Customs officers followed the cargo from where it had landed in Felixstowe to Scotland.
After a massive surveillance operation the gang were arrested at industrial estates in Glasgow and Kilwinning, Ayrshire.
Five hundred kilos of cocaine wasn't just for the Scottish market  |
Sentences will be handed out in three weeks time. The court heard Mair, who owned a small goods delivery business, allowed his rented premises in the Buchanan Business Park at Stepps, Glasgow, to be used as a front for the operation.
Documents showed that the rubber imported from Panama was ordered in his company's name.
Customs investigators became deeply suspicious as it is virtually unheard of for raw rubber to be exported to the UK from Central America.
A fifth man, McAdam's brother, William, 40, of Abbots View, Kilwinning, was acquitted with a unanimous not guilty verdict.
A sixth Scot, from Kilmarnock, who helped mastermind the operation and goes under three different names, is on the run after a Scots warrant and an Interpol "red notice" was issued for his arrest.
Cocaine removed
The five convicted Scots smugglers now face heavy sentences estimated to range from 15 years to even life imprisonment.
They will learn their fate when the trial judge, Lord Carloway, sentences them at the High Court in Edinburgh on 6 June.
The customs investigation, named Operation Thyme, began on 4 September last year as soon as the three suspect containers were unloaded in Felixstowe.

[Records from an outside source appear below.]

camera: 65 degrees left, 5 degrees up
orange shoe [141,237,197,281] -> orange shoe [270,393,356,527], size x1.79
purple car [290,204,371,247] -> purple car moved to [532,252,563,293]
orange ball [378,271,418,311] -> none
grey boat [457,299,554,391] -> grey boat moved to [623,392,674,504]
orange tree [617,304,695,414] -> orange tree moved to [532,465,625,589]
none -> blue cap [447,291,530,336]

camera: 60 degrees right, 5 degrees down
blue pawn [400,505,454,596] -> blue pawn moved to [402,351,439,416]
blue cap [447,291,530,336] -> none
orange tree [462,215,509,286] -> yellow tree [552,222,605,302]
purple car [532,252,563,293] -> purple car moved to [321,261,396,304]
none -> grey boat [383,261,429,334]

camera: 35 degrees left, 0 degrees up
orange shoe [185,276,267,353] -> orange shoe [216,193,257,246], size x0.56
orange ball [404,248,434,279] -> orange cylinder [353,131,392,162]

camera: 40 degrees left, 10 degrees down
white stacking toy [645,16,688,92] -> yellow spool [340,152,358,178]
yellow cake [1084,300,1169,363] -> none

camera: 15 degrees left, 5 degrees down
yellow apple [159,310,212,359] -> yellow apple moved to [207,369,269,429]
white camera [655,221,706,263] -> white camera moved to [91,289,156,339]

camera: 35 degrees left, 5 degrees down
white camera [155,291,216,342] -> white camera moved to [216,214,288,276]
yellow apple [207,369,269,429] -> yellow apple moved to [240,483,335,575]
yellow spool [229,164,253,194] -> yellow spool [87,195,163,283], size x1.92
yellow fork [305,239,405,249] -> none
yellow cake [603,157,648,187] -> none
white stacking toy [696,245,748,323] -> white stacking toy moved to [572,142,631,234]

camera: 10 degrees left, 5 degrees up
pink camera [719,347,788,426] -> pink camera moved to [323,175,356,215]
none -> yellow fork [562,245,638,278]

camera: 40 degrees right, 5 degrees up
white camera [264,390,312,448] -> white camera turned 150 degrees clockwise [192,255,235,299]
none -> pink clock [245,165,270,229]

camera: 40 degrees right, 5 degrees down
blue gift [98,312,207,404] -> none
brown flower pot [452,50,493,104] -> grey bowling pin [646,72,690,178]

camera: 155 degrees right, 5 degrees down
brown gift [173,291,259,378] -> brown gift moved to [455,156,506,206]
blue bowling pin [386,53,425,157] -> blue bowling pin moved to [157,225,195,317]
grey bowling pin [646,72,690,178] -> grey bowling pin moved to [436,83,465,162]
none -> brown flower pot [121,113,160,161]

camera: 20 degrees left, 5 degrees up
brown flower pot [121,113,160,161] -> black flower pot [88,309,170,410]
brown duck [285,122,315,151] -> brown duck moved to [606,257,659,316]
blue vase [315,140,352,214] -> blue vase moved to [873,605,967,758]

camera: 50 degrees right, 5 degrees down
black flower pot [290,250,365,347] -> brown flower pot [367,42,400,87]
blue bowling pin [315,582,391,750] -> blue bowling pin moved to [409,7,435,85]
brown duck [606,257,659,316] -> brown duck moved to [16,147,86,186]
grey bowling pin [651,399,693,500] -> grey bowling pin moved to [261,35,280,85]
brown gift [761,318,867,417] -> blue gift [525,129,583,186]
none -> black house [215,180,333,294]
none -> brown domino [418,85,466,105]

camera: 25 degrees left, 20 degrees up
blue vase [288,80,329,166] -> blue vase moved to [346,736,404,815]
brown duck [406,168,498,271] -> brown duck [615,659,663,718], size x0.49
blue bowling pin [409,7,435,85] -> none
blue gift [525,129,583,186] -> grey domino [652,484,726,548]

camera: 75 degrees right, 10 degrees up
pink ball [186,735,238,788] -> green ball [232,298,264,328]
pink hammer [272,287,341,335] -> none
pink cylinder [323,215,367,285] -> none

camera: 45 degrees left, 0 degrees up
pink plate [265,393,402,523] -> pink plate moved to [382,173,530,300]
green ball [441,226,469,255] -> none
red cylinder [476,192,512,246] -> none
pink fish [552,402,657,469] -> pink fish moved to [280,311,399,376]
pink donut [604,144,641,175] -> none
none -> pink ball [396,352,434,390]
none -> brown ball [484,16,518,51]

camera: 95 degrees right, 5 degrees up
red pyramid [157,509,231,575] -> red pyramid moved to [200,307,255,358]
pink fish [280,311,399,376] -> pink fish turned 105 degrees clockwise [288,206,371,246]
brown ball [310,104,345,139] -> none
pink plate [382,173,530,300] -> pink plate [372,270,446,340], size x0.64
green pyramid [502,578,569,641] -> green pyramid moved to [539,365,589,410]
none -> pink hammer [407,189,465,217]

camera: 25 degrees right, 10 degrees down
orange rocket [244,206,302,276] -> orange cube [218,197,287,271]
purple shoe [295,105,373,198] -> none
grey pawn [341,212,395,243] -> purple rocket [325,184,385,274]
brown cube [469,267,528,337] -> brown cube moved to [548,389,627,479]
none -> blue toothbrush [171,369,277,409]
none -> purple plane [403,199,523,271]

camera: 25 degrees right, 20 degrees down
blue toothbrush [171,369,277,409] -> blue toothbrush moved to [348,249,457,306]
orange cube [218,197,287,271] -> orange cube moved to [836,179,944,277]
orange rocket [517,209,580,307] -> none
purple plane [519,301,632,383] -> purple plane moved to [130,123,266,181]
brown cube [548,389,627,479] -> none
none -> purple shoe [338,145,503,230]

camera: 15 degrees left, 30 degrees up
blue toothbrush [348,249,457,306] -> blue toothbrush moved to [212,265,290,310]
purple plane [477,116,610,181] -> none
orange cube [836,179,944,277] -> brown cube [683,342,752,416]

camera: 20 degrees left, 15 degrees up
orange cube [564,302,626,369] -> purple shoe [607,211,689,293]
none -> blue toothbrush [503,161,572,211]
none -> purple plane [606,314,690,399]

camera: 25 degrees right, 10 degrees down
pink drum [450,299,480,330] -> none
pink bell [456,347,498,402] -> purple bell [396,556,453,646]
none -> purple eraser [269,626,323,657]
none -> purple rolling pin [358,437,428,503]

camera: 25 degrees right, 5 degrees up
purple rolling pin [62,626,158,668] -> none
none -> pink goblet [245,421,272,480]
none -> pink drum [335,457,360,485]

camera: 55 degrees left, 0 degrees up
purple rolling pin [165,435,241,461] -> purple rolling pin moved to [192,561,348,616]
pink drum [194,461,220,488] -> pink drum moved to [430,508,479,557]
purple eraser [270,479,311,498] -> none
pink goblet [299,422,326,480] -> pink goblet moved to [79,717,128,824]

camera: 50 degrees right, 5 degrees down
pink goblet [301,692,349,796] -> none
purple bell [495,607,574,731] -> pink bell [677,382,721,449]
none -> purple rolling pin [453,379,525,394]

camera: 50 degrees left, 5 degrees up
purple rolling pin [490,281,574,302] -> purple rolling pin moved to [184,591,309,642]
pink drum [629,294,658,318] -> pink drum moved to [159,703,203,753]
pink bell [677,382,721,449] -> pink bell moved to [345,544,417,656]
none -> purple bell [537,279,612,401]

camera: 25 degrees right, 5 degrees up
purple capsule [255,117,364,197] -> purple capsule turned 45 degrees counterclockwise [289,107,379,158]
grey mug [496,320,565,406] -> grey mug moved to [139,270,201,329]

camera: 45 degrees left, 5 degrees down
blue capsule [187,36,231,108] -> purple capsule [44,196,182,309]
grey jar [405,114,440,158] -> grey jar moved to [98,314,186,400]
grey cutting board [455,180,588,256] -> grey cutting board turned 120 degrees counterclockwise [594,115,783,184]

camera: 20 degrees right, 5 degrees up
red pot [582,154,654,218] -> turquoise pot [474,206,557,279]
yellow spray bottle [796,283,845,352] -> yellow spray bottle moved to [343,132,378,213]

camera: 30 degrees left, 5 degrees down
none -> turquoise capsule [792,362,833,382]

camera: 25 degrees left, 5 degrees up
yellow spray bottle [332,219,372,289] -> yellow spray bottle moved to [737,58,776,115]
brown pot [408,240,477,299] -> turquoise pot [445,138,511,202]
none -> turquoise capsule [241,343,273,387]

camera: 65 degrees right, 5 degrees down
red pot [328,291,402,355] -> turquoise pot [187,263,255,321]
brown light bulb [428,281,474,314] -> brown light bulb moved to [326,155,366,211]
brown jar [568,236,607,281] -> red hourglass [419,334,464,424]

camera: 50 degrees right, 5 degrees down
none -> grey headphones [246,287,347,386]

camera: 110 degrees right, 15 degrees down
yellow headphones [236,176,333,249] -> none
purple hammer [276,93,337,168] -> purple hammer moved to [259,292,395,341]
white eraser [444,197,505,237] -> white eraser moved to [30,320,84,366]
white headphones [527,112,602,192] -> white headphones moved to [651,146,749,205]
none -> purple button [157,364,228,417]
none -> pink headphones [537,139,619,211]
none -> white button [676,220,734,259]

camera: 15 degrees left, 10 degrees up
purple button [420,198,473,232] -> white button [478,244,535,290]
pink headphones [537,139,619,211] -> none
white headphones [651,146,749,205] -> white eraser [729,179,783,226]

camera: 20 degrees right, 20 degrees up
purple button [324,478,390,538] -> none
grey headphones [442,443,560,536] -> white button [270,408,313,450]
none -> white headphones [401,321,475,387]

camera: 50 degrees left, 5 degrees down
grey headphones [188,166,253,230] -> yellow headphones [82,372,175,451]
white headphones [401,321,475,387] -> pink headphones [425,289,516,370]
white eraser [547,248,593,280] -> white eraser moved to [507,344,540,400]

Each of the rubber bales was then put through a portable X-ray scanner which detected secret compartments with square objects inside 125 of them.
Working for two days, customs officers cut open each bale, taking out the contents and substituting them with sand, before sealing each bale again.
'Muscle and money'
Once the container doors were closed up with new bolts and rivets painted with a special chemical to disguise their newness they were sent on their way by sea to the Port of Grangemouth.
They then travelled to Mair's premises in Stepps, monitored all the way by investigators.
Surveillance continued for a week before customs investigators swooped and made arrests.
BBC Scotland's investigative reporter Bob Wylie believes the case is a worrying development.
"Five hundred kilos of cocaine wasn't just for the Scottish market, so the indications in this case are that Scottish criminals have got muscle and money and that they were prepared to bring in this amount of cocaine which they would have dealt out throughout England and Wales and Scotland," he said.